> QUOTED PASSAGE:
Moxifloxacin should be infused IV over 1 hour; rapid IV infusion of the drug should be avoided. Because only limited data are available on the physical and/or chemical compatibility of moxifloxacin and other drugs, moxifloxacin should not be admixed with other drugs or infused simultaneously through the same tubing with other drugs. Moxifloxacin IV solutions should be inspected visually for particulate matter prior to administration and should be discarded if visible particles are evident.

General Dosage

Dosage of moxifloxacin hydrochloride is expressed in terms of moxifloxacin. Dosage of oral and IV moxifloxacin is identical. When IV moxifloxacin therapy is used initially, therapy may be changed to oral moxifloxacin (when appropriate) using the same dosage to complete therapy. The timing of the change from IV to oral therapy should be individualized, taking into account the clinical status of the patient.

Respiratory Tract Infections

The usual adult dosage of moxifloxacin for the treatment of acute bacterial exacerbations of chronic bronchitis, acute sinusitis, or community-acquired pneumonia is 400 mg once daily. The usual duration of therapy is 5 days for acute bacterial exacerbations of chronic bronchitis, 10 days for acute sinusitis, and 7-14 days for community-acquired pneumonia.

Treatment of Active Tuberculosis

If oral moxifloxacin is used as an alternative agent in multiple-drug regimens for the treatment of active tuberculosis, the Centers for Disease Control and Prevention (CDC), American Thoracic Society (ATS), and Infectious Diseases Society of America (IDSA) recommend that adults and children 15 years of age or older receive 400 mg daily. These experts state that data are not available to support intermittent regimens of moxifloxacin for the treatment of tuberculosis.

Skin and Skin Structure Infection

For the treatment of uncomplicated skin and skin structure infections, the usual adult dosage of moxifloxacin is 400 mg once daily for 7 days.

Anthrax

If oral moxifloxacin is used as an alternative agent for postexposure prophylaxis following suspected or confirmed exposure to aerosolized anthrax spores (inhalational anthrax) or if oral moxifloxacin is used for the treatment of inhalational anthrax when a parenteral regimen is not available (e.g., when there are supply or logistic problems because large numbers of individuals require treatment in a mass casualty setting), the US Working Group on Civilian Biodefense suggests that adults can receive a dosage of 400 mg once daily.

Because of the possible persistence of anthrax spores in lung tissue following an aerosol exposure, the US Centers for Disease Control and Prevention (CDC) and the Working Group on Civilian Biodefense state that anti-infective therapy for treatment of inhalation anthrax or for postexposure prophylaxis should be continued for 60 days.

> WORK REQUEST:
Continue the moxifloxacin dosage text from its last sentence, keeping its style and structure.

> INPUT DATA:
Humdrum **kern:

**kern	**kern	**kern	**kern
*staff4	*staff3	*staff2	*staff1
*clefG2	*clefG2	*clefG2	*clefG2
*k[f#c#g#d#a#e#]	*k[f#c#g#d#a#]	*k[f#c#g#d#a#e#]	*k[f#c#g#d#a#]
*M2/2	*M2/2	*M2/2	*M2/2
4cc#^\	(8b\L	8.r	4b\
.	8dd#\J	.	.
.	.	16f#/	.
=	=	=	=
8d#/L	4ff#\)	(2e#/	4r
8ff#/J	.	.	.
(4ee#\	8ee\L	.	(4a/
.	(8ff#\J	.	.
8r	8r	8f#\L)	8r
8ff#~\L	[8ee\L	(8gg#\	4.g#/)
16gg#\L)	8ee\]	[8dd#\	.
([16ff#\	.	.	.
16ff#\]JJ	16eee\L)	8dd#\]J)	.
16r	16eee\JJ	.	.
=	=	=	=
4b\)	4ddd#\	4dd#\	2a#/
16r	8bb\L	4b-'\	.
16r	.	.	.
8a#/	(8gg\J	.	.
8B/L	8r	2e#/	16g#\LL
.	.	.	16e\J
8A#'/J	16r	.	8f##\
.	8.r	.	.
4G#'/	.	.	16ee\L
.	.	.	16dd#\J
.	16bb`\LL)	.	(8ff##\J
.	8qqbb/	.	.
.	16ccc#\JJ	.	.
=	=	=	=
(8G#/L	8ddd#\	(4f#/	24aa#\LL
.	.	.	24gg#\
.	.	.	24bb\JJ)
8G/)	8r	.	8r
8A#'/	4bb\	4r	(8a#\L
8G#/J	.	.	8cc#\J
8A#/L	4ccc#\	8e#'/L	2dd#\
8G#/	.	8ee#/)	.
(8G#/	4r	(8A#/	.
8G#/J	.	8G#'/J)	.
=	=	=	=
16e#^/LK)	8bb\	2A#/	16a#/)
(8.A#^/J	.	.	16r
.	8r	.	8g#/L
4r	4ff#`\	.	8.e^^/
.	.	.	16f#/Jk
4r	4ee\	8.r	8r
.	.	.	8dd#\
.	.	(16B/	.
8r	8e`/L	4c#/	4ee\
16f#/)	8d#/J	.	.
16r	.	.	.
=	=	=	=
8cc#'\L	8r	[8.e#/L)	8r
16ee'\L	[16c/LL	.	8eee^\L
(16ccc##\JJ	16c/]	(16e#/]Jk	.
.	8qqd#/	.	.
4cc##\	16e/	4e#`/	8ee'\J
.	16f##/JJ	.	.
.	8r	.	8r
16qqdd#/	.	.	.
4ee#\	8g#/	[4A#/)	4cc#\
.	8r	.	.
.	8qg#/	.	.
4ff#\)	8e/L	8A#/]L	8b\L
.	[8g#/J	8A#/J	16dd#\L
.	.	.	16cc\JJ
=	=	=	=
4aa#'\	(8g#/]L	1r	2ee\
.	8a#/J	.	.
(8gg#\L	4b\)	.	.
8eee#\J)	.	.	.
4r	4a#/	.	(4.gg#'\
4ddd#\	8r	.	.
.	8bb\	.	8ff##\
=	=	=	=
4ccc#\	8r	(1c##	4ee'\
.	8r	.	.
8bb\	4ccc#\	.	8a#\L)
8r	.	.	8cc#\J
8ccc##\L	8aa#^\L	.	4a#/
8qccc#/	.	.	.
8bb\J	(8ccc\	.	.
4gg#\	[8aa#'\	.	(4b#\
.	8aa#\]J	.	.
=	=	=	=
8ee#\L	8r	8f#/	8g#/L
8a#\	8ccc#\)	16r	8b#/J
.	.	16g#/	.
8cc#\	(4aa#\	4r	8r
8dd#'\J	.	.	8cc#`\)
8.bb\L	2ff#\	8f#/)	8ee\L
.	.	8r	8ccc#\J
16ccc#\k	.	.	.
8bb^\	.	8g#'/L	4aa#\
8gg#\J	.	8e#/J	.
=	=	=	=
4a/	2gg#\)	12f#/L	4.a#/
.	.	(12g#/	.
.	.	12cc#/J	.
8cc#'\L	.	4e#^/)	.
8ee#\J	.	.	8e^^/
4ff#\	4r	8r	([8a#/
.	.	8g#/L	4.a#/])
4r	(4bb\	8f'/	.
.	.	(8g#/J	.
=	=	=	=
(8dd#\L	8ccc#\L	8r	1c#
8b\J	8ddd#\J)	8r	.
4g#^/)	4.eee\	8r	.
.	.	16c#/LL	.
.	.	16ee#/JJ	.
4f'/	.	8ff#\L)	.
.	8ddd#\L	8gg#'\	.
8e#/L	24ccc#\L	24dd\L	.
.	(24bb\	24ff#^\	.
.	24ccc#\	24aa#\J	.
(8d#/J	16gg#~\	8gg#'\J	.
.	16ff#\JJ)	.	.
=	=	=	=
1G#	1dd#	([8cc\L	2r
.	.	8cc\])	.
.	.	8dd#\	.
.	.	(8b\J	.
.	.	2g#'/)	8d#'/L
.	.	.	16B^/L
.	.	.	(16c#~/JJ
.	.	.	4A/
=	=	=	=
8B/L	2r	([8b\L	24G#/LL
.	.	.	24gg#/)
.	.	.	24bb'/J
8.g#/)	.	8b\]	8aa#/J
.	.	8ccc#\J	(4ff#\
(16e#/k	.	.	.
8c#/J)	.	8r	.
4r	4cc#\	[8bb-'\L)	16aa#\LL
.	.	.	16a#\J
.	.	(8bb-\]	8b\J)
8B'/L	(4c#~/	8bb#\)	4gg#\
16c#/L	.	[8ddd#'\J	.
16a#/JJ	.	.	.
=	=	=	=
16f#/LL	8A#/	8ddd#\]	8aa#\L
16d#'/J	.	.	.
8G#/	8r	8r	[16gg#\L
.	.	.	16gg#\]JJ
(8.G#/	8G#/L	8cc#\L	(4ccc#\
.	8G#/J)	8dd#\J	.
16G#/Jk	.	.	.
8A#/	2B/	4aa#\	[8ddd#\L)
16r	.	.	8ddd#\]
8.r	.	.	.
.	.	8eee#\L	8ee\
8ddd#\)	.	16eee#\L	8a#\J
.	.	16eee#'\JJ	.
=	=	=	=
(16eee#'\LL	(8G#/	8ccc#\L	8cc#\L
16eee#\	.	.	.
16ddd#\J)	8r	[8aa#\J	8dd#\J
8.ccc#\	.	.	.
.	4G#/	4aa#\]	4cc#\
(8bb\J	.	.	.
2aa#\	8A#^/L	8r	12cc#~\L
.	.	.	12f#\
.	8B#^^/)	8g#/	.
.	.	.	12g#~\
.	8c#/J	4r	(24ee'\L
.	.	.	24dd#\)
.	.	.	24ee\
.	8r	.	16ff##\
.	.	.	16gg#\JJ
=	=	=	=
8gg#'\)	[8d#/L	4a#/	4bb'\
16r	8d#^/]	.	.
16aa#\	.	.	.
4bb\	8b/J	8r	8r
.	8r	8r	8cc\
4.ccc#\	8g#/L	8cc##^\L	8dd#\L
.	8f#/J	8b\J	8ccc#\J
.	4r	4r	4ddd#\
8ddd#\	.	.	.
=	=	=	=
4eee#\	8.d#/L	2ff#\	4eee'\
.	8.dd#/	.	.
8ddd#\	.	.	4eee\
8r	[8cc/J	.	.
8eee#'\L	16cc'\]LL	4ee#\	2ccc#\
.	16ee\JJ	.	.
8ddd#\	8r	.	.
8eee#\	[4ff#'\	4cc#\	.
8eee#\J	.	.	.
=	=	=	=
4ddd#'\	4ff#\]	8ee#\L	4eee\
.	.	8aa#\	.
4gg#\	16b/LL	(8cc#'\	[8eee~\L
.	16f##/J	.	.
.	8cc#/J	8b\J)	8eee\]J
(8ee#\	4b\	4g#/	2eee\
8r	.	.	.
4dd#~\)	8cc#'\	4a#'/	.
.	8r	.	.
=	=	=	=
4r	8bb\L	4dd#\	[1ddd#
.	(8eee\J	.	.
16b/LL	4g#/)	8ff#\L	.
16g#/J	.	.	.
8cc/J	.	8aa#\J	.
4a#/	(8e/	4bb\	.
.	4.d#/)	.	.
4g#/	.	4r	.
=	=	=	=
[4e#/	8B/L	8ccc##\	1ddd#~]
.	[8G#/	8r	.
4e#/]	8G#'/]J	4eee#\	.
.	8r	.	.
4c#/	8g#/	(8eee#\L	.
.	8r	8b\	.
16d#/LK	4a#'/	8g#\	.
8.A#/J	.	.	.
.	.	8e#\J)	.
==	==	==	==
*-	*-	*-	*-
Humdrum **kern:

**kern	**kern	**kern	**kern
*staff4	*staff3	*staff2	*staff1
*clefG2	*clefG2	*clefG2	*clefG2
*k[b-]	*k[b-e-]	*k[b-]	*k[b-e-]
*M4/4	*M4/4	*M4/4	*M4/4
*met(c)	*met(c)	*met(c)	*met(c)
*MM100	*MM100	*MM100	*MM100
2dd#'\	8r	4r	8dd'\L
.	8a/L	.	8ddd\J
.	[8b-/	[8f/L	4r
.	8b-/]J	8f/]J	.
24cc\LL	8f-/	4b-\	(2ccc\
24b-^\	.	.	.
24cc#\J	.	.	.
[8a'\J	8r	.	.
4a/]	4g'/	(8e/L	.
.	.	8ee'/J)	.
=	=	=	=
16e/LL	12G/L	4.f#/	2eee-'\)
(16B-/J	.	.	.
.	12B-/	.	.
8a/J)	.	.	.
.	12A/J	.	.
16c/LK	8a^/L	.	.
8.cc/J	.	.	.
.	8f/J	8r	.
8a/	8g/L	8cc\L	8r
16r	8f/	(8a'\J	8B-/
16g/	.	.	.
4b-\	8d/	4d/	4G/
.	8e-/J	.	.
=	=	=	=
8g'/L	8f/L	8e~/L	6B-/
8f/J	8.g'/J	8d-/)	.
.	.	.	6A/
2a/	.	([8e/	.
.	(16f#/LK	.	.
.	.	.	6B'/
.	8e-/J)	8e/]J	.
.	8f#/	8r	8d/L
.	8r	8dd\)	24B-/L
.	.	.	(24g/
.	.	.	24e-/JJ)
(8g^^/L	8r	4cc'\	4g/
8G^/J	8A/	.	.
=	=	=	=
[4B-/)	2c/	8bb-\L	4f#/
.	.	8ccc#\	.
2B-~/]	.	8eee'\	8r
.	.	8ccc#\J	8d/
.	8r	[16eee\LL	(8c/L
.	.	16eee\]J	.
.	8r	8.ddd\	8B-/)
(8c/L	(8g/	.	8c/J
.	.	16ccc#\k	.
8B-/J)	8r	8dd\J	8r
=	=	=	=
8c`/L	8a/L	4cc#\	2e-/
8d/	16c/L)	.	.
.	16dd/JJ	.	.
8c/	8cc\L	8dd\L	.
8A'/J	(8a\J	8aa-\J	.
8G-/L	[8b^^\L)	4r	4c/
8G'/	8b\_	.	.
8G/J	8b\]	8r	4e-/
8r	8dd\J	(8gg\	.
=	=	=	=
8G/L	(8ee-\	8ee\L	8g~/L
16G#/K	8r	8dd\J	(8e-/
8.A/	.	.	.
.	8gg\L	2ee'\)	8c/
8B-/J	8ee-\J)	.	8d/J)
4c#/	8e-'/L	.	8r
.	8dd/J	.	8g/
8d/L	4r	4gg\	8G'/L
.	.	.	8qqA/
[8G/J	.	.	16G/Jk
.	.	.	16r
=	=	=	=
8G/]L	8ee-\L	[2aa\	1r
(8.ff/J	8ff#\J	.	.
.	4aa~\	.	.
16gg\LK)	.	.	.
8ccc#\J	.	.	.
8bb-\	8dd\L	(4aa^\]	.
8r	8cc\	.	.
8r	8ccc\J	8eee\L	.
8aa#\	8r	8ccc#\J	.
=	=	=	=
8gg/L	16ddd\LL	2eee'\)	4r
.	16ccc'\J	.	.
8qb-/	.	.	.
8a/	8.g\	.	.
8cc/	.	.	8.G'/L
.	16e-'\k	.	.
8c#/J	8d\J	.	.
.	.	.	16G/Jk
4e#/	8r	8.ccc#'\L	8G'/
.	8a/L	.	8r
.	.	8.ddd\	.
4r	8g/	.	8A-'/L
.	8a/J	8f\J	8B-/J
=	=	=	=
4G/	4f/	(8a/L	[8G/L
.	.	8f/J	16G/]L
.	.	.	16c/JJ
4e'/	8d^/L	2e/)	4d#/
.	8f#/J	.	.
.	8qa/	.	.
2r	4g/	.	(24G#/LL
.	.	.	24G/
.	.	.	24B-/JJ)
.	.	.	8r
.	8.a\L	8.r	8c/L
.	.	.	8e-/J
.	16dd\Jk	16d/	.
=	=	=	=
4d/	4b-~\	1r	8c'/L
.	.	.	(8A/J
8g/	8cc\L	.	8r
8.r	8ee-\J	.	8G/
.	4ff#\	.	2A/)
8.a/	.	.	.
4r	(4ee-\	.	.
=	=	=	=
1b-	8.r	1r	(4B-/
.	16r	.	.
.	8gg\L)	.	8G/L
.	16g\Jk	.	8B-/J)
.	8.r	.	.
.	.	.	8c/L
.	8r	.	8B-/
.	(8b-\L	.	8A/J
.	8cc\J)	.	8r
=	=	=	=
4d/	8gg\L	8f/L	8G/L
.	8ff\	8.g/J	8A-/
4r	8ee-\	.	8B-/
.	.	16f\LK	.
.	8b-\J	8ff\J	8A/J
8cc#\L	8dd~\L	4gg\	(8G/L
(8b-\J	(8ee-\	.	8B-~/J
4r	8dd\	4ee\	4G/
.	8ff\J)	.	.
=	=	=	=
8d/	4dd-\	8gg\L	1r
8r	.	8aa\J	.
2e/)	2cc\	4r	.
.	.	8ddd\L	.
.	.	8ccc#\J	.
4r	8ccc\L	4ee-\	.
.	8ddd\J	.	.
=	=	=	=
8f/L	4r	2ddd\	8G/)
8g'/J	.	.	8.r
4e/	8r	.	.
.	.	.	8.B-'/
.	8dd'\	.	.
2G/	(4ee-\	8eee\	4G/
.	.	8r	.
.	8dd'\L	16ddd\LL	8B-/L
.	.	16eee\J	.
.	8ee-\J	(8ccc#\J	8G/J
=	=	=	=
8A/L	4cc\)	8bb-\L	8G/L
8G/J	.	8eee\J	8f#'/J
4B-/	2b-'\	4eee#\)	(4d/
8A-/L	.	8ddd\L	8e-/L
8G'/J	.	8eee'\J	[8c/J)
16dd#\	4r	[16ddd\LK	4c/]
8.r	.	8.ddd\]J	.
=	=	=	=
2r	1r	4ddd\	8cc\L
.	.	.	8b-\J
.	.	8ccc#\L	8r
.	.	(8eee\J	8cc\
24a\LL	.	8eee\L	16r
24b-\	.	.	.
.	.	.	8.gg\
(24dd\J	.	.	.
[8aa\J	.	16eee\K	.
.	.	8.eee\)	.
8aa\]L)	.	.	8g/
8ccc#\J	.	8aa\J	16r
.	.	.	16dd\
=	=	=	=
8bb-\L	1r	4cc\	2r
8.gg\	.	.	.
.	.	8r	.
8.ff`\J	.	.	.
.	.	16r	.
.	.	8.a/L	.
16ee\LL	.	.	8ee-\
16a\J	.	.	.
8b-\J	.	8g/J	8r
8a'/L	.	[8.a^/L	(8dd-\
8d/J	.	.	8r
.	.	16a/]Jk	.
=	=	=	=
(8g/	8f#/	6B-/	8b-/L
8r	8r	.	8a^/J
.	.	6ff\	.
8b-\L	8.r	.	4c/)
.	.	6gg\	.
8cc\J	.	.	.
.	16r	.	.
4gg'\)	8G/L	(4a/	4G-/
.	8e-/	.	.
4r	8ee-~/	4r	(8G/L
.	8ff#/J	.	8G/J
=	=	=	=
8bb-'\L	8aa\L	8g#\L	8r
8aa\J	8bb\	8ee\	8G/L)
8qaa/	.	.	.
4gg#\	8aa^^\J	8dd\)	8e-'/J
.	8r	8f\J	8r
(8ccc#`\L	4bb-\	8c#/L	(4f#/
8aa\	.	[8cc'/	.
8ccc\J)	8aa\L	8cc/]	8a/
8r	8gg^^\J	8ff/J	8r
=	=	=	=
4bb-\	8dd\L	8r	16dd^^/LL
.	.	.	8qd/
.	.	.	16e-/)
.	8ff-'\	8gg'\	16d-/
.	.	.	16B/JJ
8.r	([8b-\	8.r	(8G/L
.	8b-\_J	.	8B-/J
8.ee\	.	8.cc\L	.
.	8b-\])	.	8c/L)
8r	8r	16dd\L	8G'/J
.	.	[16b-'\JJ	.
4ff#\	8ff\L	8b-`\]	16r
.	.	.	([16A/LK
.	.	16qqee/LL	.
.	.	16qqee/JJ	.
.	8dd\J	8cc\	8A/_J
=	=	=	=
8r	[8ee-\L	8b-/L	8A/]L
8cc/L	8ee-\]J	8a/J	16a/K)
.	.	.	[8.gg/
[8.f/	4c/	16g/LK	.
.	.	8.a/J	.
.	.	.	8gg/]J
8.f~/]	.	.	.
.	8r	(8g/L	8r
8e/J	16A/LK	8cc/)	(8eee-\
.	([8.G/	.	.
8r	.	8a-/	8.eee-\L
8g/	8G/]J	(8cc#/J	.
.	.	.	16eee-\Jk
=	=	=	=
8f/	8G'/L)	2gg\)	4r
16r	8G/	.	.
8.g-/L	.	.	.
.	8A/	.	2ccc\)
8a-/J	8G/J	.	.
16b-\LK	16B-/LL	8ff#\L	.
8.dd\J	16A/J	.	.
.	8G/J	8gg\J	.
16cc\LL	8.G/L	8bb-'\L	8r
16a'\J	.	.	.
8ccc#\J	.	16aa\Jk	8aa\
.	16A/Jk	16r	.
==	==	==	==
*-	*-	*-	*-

> OUTPUT FOR THIS EXERCISE:
Special Populations

No dosage adjustment is necessary for patients with renal impairment receiving moxifloxacin. However, plasma concentrations of the sulfate and glucuronide conjugates of moxifloxacin are increased in such patients, and the clinical implications, if any, of increased exposure to these metabolites have not been studied.

The effects of hemodialysis or continuous ambulatory peritoneal dialysis (CAPD) on the pharmacokinetics of moxifloxacin have not been studied. The pharmacokinetics of moxifloxacin have been studied in a limited number of patients with mild (Child Pugh class A) and moderate (Child Pugh class B) hepatic insufficiency; the manufacturer states that no dosage adjustment is necessary for patients with mild to moderate hepatic insufficiency (Child Pugh class A and B). The pharmacokinetics of moxifloxacin have not been evaluated in patients with severe hepatic insufficiency (Child Pugh class C).

Adjustments in moxifloxacin dosage based solely on age are not necessary for geriatric patients older than 65 years of age.

Cautions

Contraindications

Known hypersensitivity to moxifloxacin, other quinolones, or any ingredient in the formulation.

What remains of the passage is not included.